:: PROVIDED PASSAGE ::
>> START

Re: PoC. The saving of the compiled jit-code in the plan cache

From: Vladlen Popolitov <v(dot)popolitov(at)postgrespro(dot)ru>
To: pgsql-hackers(at)postgresql(dot)org, hukutoc(at)gmail(dot)com, andres(at)anarazel(dot)de
Subject: Re: PoC. The saving of the compiled jit-code in the plan cache
Date: 2025-02-13 14:49:38
Message-ID: 2426ba351acd28f584317473fbf10eaa@postgrespro.ru
Views: Raw Message | Whole Thread | Download mbox | Resend email
Thread:
Lists: pgsql-hackers


Dear colleagues,

It is updated patch (compiled with current master, the same
description, as
below, no other features yet)

If you need to patch the same master version, you can:
git checkout 83ea6c54025bea67bcd4949a6d58d3fc11c3e21b
patch -p1 <v5-0001-jit-saved-for-cached-plans.patch

> Vladlen Popolitov писал(а) 2025-02-13 16:01:
> Dear colleagues,
>
> I implemented the patch to store in the plan cache an already compiled
> jit
> code. If a query is executed many times, the query time can be
> decreased by
> 20-30% for long queries with big share of expressions in the code.
>
> This patch can be applied to the current master and passes tests, but
> it is
> only the Proof of the Concept, and I need to get opinions and advice
> for nexts
> steps. It is not ready for commitfest, does not cover all scenarios
> (craches
> in some sutuation that need special solution), and source code is not
> clean.

>> END

:: TASK STATEMENT ::
According to the mailing-list message, by how much can query time drop when a query runs many times with the saved compiled JIT code?

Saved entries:
>> START

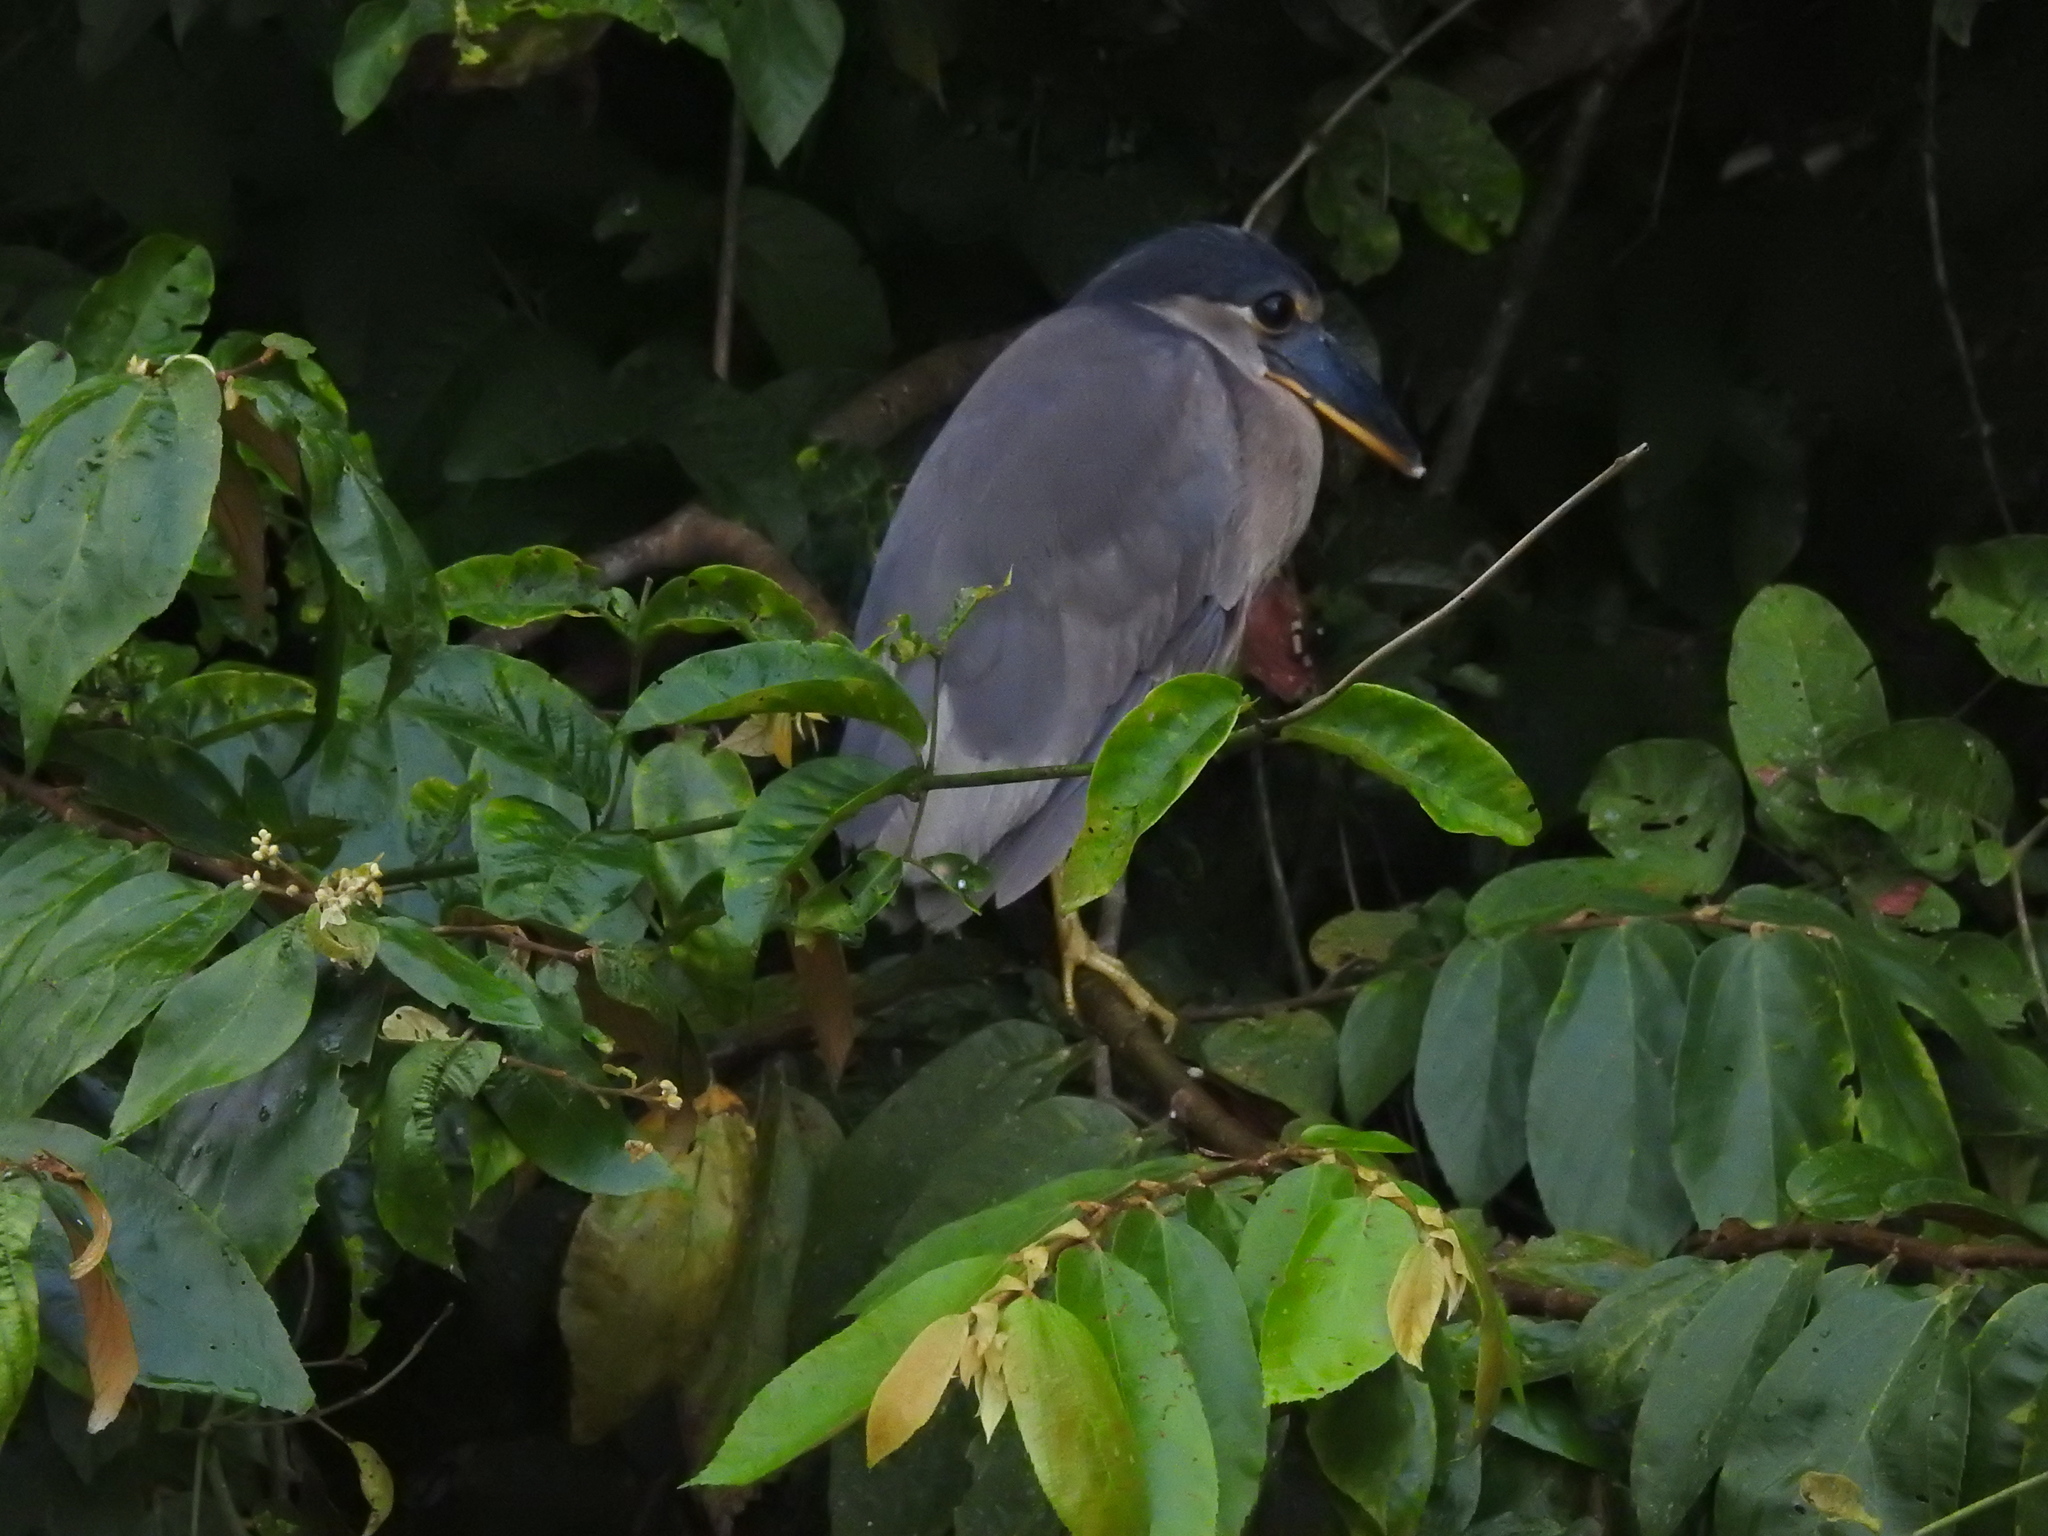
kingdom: Animalia
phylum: Chordata
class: Aves
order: Pelecaniformes
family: Ardeidae
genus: Cochlearius
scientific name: Cochlearius cochlearius
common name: Boat-billed heron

>> END

:: SOLUTION TO THIS EXERCISE ::
By 20-30%, for long queries with a big share of expressions in the code.